Back then the minister of health, Manto Tshabalala-Msimang was exposed by the Sunday Times in 2007, as “a drunk and a thief” – Mbeki kept her in her post.
But the war on science was not confined to the realm of health. Given the dark days of Eskom load shedding (miraculously now suspended in the run-up to the elections), it is easy to forget the electricity blackouts happened first during the “golden era” of the first 15 years of democracy.
In 2006 and 2007 in fact and this was due to the government deliberately ignoring a 1998 Eskom report that predicted Eskom would “run out of electricity reserves by 2007 unless action was taken to prevent it”.
Among steps urged on the government back then was the restructuring of Eskom into separate electricity and power generation businesses, only implemented nearly 24 years later and too late to prevent the wholesale destruction of the economy.
Zuma was not in fact some mutant aberration of the ANC project but in some ways its perfect embodiment.
He might have been corrupting and innumerate and poorly educated, but in the mythologising of recent times it is too easy to remember his wholesale plunder as some bizarre perversion of a noble project.
But the road to ruin he drove was clearly signposted by decisions and policies greenlighted long before his ascent to power in 2009.
Cadre deployment, unfettered government interference in the private and civic realms, the takeover of independent institutions, “reforming the state as an instrument in the hands of the liberation movement”, the casting of democratic opponents as “enemies of the state” and its progress.
You need to go back a long time, to the Mafikeng Conference of the ANC in 1997, to see them all in plain sight in policy resolutions which flew out of that conclave.
Zuma might have corrupted the project with his excesses and plunder, but the capture of the state was not his invention, it predated him by at least a decade. He simply took it to the next level.
Last week, the ANC campaign rolled out Thabo Mbeki to bolster its fortunes in Soweto.

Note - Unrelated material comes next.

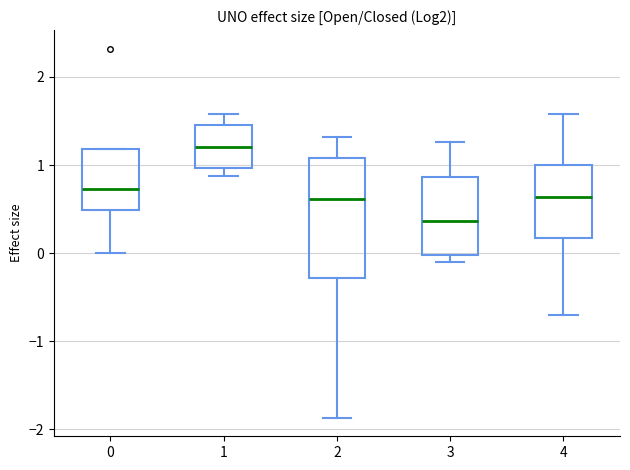

Comparing the boxes themselves (not the whiskers), which one is the tallest?

2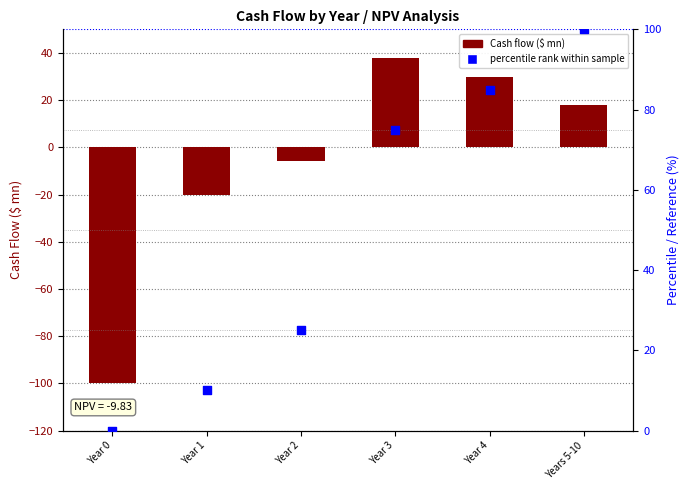

At which category is the sum across all series the highest?

Years 5-10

He promised the ANC would purge itself of “rotten apples” despite the adornment of such bitter fruits on its election lists. That part of his speech you can take with a fat health warning.
But what he offered in an interview during his campaigning was incontestably true.
He said:
There you have it, and it is on the ballot on 29 May: cadre deployment, the collapse of the state, the arguments with science and planning, the plunder of the state, load shedding, the deindustrialisation of the country, unemployment – the whole nine yards. The ANC, not Mbeki or Zuma or even Ramaphosa. The party did it all – and the jury is out on its continuance.